サアカスの馬たち 
~グレードレース メモランダム~

ワンカラット

【2010年 函館スプリントステークス】サマーシリーズに煌めくスプリント界のダイヤモンド

 短距離戦線で4つの重賞を勝ち取ったワンカラット。牝が走ることで知られるファルブラヴの代表格である。父は8ハロン(クイーンエリザベス2世S)から12ハロン(ジャパンC)までのG1を8勝しているが、同馬以外にもエーシンヴァーゴウ(アイビスサマーダッシュ、セントウルS)など、スプリンターも送り出した。

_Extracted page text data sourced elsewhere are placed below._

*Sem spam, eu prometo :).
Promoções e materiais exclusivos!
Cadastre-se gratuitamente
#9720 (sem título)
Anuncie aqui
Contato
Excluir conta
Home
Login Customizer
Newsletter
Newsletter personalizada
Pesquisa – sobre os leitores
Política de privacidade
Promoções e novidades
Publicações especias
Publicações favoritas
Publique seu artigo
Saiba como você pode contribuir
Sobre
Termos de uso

 ワンカラットの母は、フランス生まれのバルドウィナ(その父ピストレブルー)。芝2100mのG3・ペネロープ賞を制している。2005年の種付けシーズンに限ってイギリスへとレンタルされていた父が配合されたうえ、輸入後に社台ファームで誕生した。藤岡健一調教師は、こう個性を説明してくれる。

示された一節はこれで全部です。